COSA CHIEDE
Riporta parola per parola il tratto del testo su Ivan Ghitti che va da "Un cratere si" fino a "internazionale Marco Beci." incluso.

TESTO FORNITO
· · ·

Un cratere si è formato nel luogo dell' esplosione. Sotto le macerie sono rimasti 12 carabinieri della Msu (Enzo Fregosi, Giovanni Cavallaro, Alfonso Trincone, Alfio Ragazzi, Massimiliano Bruno, Daniele Ghione, Filippo Merlino, Giuseppe Coletta, Ivan Ghitti, Domenico Intravaia, Horatio Maiorana, Andrea Filippa); cinque uomini dell' esercito (Massimo Ficuciello, Silvio Olla, Emanuele Ferraro, Alessandro Carrisi e Pietro Petrucci); due civili, il regista Stefano Rolla, che stava facendo un sopralluogo per un film sulle missioni di pace e l'operatore della cooperazione internazionale Marco Beci.




sopra le immagini del funerale di Ivan Ghitti svoltosi a San Fratello

Piazza Ghitti a San Fratello


Il ricordo di Ivan Ghitti
Trent’anni, ma già con una lunga esperienza alle spalle. Ivan Ghitti, nato e cresciuto a Milano da una famiglia di origine di San Fratello, era carabiniere dal ’93: ausiliario a Roma, dove aveva fatto la leva dopo il diploma in ragioneria, aveva poi rinnovato il suo arruolamento rinunciando a finire l’università, e ormai da anni era in servizio al 13° Reggimento Friuli-Venezia Giulia di Gorizia.

Quella telefonata che non arriva più
Eccolo lì. Il vicebrigadiere Ivan Ghitti, fino a ieri mattina, era la foto di un ragazzo di trent’anni che suonava la chitarra seduto sulla branda. O magari l’altra, che lo ritraeva in occhiali neri e mimetica, sorridente in riva al mare, durante un addestramento o una delle sue missioni, chissà. Era soprattutto, per i suoi genitori qui a Milano, poterne aspettare la telefonata che anche l’altra sera, come era successo sempre, ripeteva loro «tutto bene...».

· · ·

MATERIALE ESTRATTO
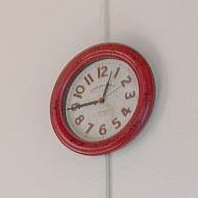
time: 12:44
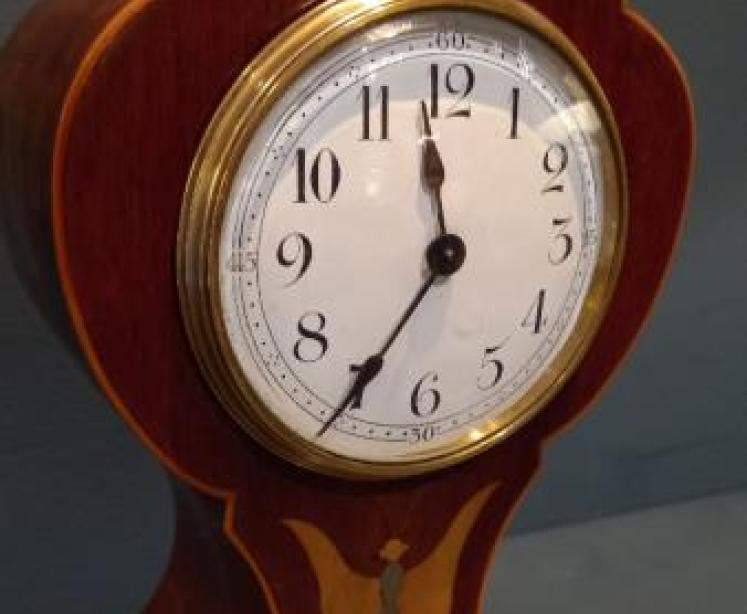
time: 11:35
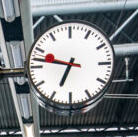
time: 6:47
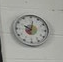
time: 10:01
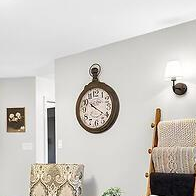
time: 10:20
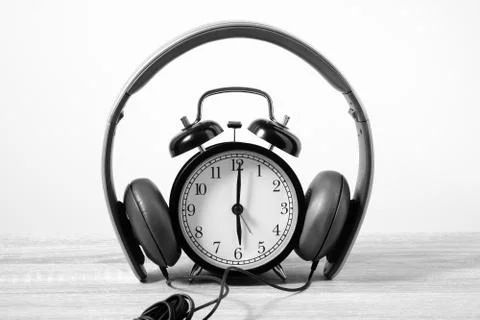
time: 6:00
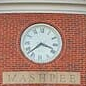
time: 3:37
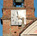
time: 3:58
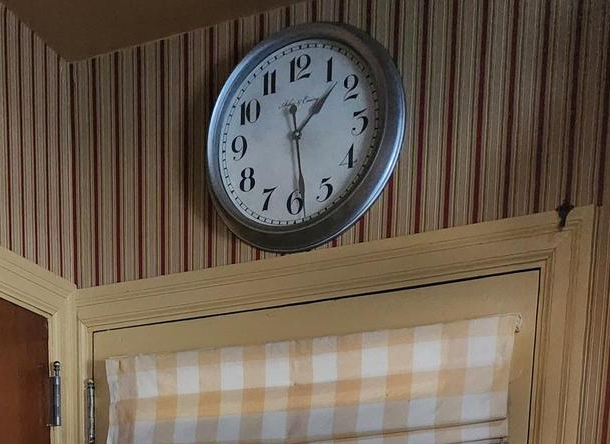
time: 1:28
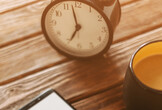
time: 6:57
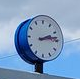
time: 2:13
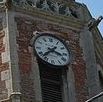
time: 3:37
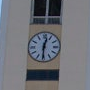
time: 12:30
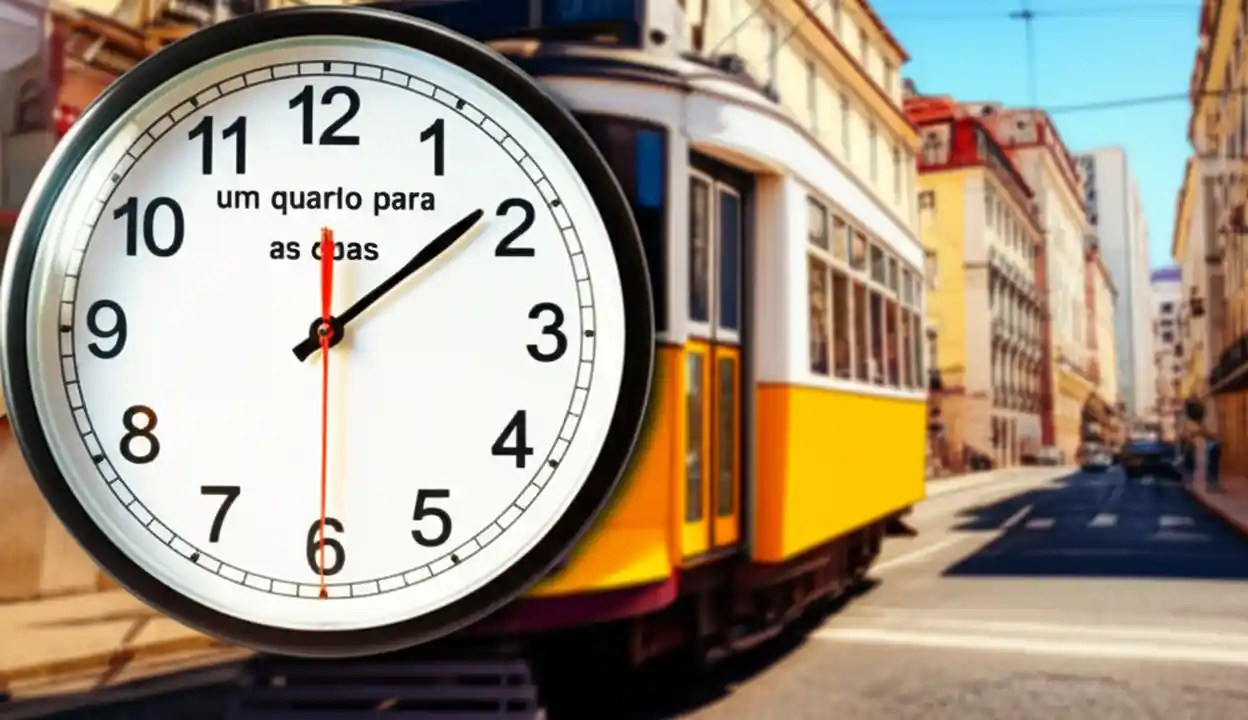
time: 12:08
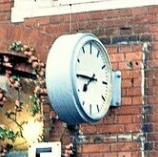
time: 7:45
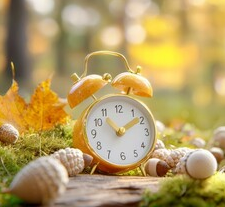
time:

· · ·

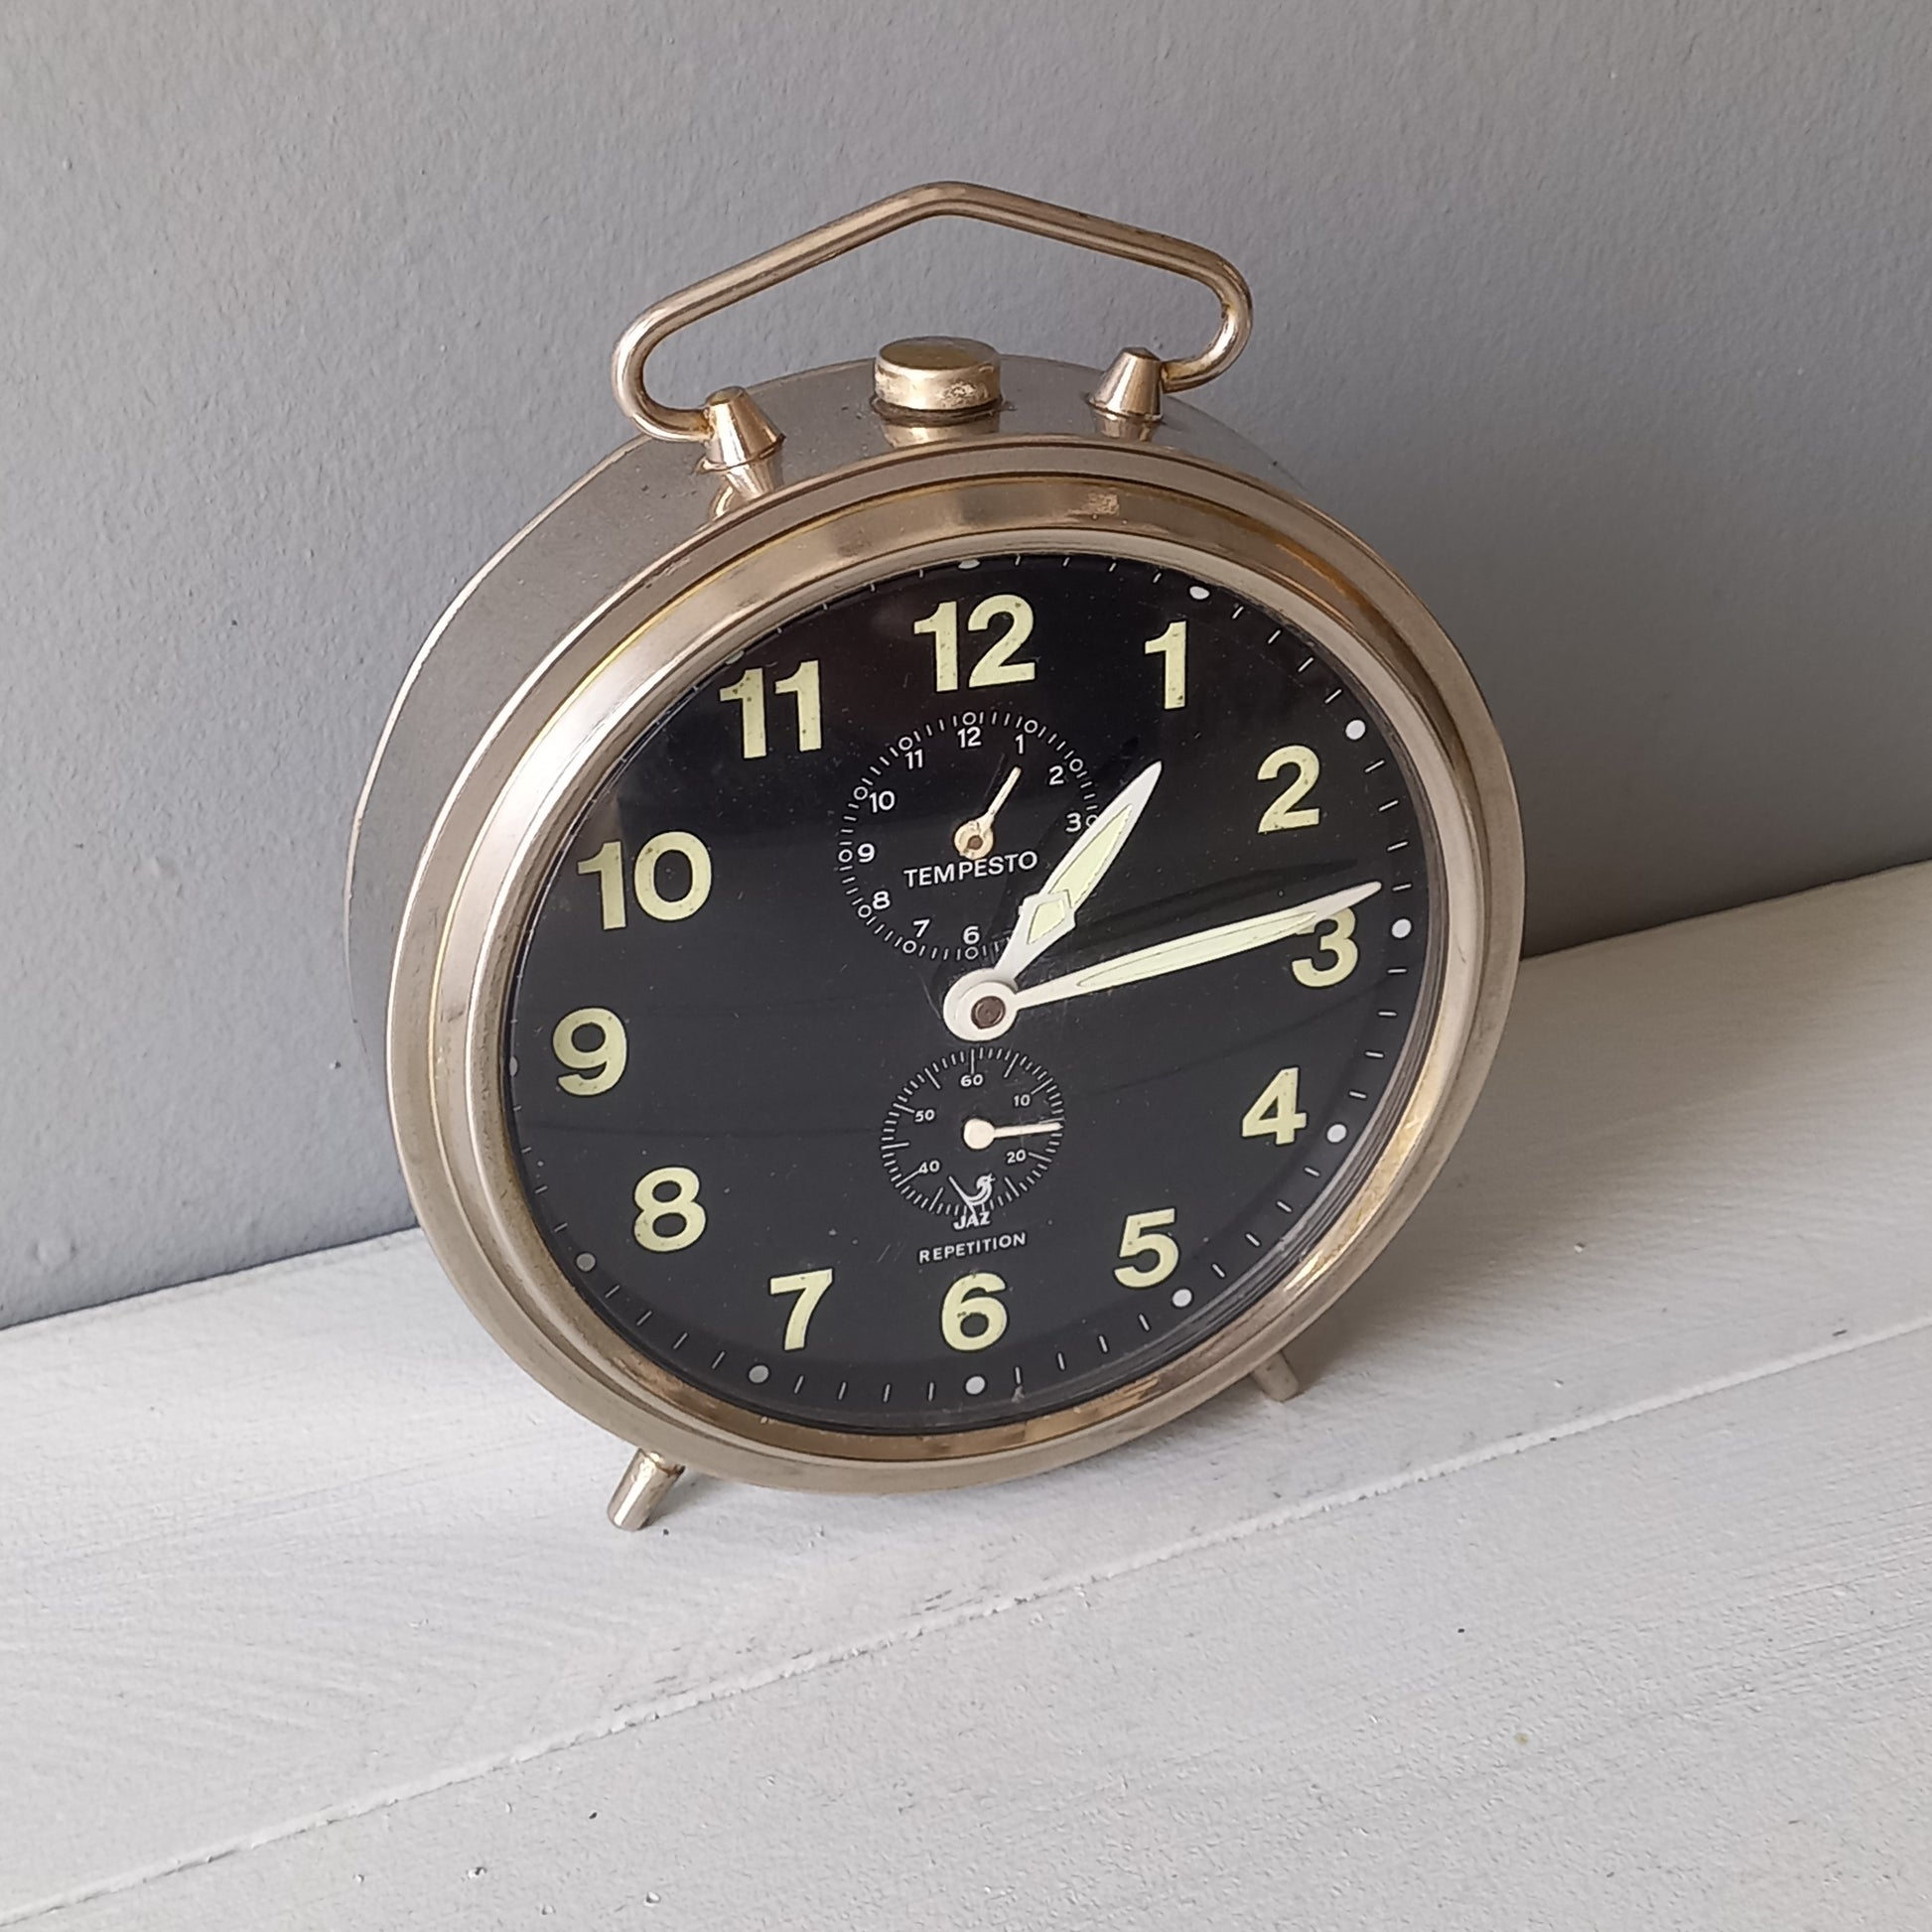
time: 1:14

· · ·

SOLUZIONE SCRITTA
Un cratere si è formato nel luogo dell' esplosione. Sotto le macerie sono rimasti 12 carabinieri della Msu (Enzo Fregosi, Giovanni Cavallaro, Alfonso Trincone, Alfio Ragazzi, Massimiliano Bruno, Daniele Ghione, Filippo Merlino, Giuseppe Coletta, Ivan Ghitti, Domenico Intravaia, Horatio Maiorana, Andrea Filippa); cinque uomini dell' esercito (Massimo Ficuciello, Silvio Olla, Emanuele Ferraro, Alessandro Carrisi e Pietro Petrucci); due civili, il regista Stefano Rolla, che stava facendo un sopralluogo per un film sulle missioni di pace e l'operatore della cooperazione internazionale Marco Beci.